Janice Langbehn posted comments on her blog ( thelpkids.com ) about the day's events: "For the past three years I have been speaking at large and small events, posting here on the blog, and have been saying over and over: that holding someone's hand as they die is NOT a GAY right, it's a HUMAN right; and today President Barack Obama agreed with me. He knew Lisa's name, and he knew our story and offered the long-awaited apology, that Jackson Memorial STILL refuses to give, why is that? The President could."
She continued: "Thank you to Lambda Legal for so bravely taking our case, and in our loss and dismissal more has come than winning the largest jury settlement could have made the changes that happened today. I said at the time of Lisa's death with one stroke of a pen, the coroner in Florida took away our 18 years by listing Lisa as single, never married, but today with a stroke of the pen, the President recognized we were a couple deserving of all the same rights of straight Americans."

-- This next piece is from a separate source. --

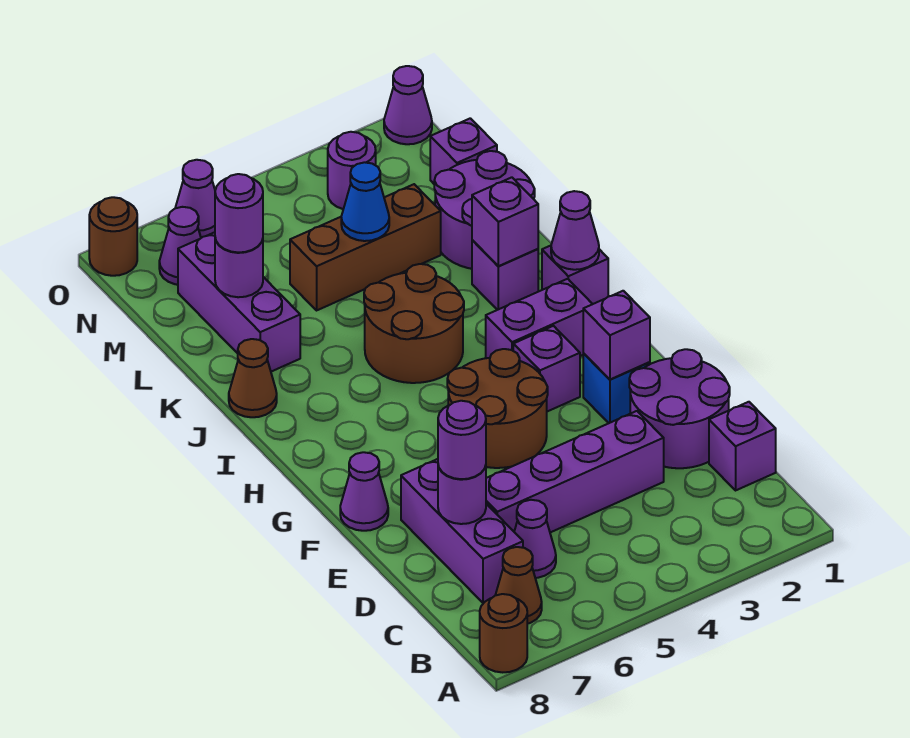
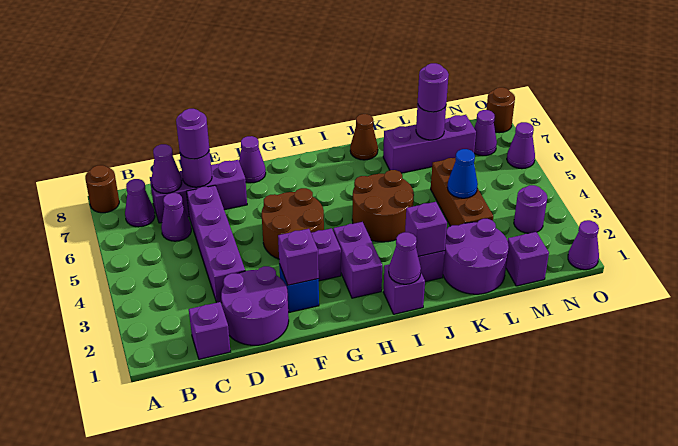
brown 1x1 cone [496,547,542,624] -> purple 1x1 cone [125,179,155,227]
none -> purple 1x1 cone [152,144,182,193]

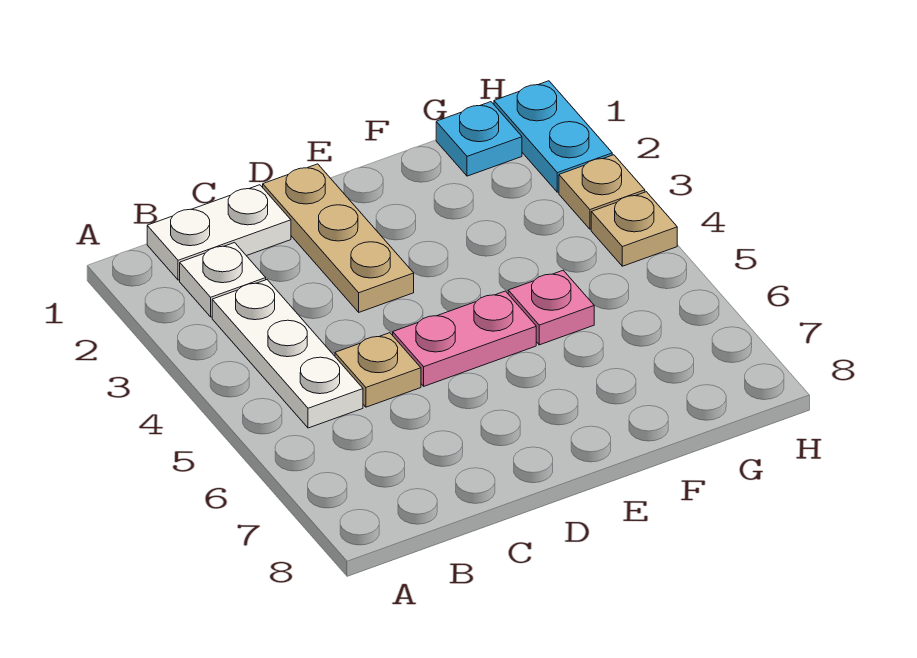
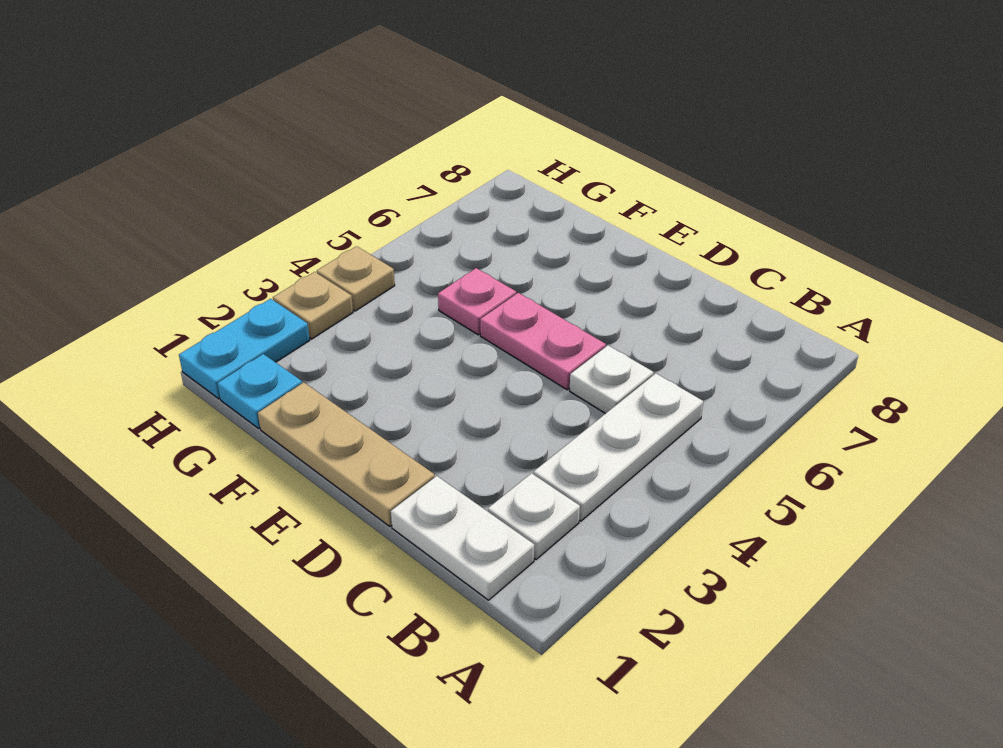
tan 1x1 plate [335,333,421,407] -> white 1x1 plate [569,345,653,414]
tan 1x3 plate [263,164,414,312] -> tan 1x3 plate turned to [258,382,435,527]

In a speech to the Family Equality Council later the same year Pond died, Langbehn spoke eloquently of her late partner: "Lisa Pond was a wonderful caring person who gave endlessly to others. She took care of countless children when they were abused or neglected. She nurtured even more through her community service and as a Girl Scout Leader. Through organ donation, four people received another chance at life when they received her kidneys, liver and heart. As for me, and our wonderful children, we are left with a hole in our hearts that will never be filled."
Lisa Pond, and Janice Langbehn, continue to give: They inspired a president to change regulations, and to change history.